Square root of a square in an integral When you are solving an integral, and you have a square root of a square, for instance
$$ \int \sqrt{1+\cos x} = \int \sqrt{\frac{\sin^2x}{1-\cos x}}$$
Do I have to take the absolute value of $\sin x$, or can I just take the positive value? 
$$= \int \frac{|\sin x|}{\sqrt{1-\cos x}}$$ OR
$$= \int \frac{\sin x}{\sqrt{1-\cos x}}$$
If I have to take the absolute value, should I look for a better method when solving integrals than that one, because two solutions seem more complicated.

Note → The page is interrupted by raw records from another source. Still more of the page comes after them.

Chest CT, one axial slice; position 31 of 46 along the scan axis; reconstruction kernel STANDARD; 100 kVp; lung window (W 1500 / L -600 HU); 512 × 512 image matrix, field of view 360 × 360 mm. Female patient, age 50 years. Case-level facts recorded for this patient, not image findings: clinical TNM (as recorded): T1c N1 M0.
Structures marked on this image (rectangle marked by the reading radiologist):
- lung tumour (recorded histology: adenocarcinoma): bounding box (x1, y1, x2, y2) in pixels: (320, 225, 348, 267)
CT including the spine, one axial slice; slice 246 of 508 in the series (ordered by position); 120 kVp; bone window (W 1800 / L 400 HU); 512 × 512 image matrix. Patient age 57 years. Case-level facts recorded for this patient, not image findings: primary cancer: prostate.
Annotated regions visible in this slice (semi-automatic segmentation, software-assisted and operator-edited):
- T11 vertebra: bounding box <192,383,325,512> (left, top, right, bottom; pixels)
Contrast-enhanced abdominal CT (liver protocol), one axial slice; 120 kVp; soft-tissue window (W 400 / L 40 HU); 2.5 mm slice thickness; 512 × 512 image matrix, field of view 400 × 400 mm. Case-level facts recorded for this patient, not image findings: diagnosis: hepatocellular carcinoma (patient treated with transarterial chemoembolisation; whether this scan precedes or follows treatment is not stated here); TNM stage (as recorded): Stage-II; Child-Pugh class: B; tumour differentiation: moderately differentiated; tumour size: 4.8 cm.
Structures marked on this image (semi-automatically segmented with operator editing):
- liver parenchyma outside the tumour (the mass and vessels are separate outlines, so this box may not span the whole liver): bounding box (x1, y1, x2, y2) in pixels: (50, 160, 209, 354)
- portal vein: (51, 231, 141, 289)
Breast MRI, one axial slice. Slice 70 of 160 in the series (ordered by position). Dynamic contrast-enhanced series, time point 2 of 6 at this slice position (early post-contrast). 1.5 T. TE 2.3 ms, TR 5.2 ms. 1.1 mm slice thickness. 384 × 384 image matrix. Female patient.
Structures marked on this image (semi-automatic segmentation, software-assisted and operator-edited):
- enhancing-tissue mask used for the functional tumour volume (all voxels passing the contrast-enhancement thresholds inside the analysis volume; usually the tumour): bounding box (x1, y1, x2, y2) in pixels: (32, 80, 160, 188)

 A: In general the square root sign denotes the principal (positive) root, in which case you could omit the abs-brackets, but it always depends on the task.
A: For the sake of simplicity, let us consider
$$ \int \sqrt{\sin^{2}(x)} \, dx \tag{1}$$
It is not completely clear what $(1)$ means to me.
Consider:
$$ \forall s \in \mathbb{R}, \; F(s) = \int_{0}^{s} \sqrt{\sin^{2}(x)} \; dx. $$
$F$ is the anti-derivative of $x \mapsto \sqrt{\sin^{2}(x)}$ which vanishes at $0$. [Note that the choice of $0$ is arbitrary.]
As you know: for all $x \in \mathbb{R}, \; \sqrt{\sin^{2}(x)} = \vert \sin(x) \vert$. Therefore, $F$ is always given by:
$$ \forall s \in \mathbb{R}, \; F(s) = \int_{0}^{s} \vert \sin(x) \vert \; dx. \tag{2}$$
If you are interested in, say, $F(\pi)$, the sign of $\vert \sin(x) \vert$ is constant on $[0,\pi]$. Therefore:
$$ F(\pi) = \int_{0}^{\pi} \vert \sin(x) \vert \, dx = \int_{0}^{\pi} \sin(x) \, dx. $$
However, if $s$ is arbitrary, the sign of $\vert \sin(x) \vert$ might change as $x$ ranges from $0$ to $s$. Then, one cannot remove the absolute values. One possible workaround is to use Chasles relation for integrals and split $F$ into a sum of integrals for which the sign of $\vert \sin(x) \vert$ is constant. Example:
$$
\begin{align*} F(3\pi/2) & = {} \int_{0}^{3\pi/2} \vert \sin(x) \vert \; dx \\[2mm] & = \int_{0}^{\pi} \vert \sin(x) \vert \; dx + \int_{\pi}^{3\pi/2} \vert \sin(x) \vert \, dx \\[2mm] & = \int_{0}^{\pi} \sin(x) \, dx - \int_{\pi}^{3\pi/2} \sin(x) \, dx \end{align*}. $$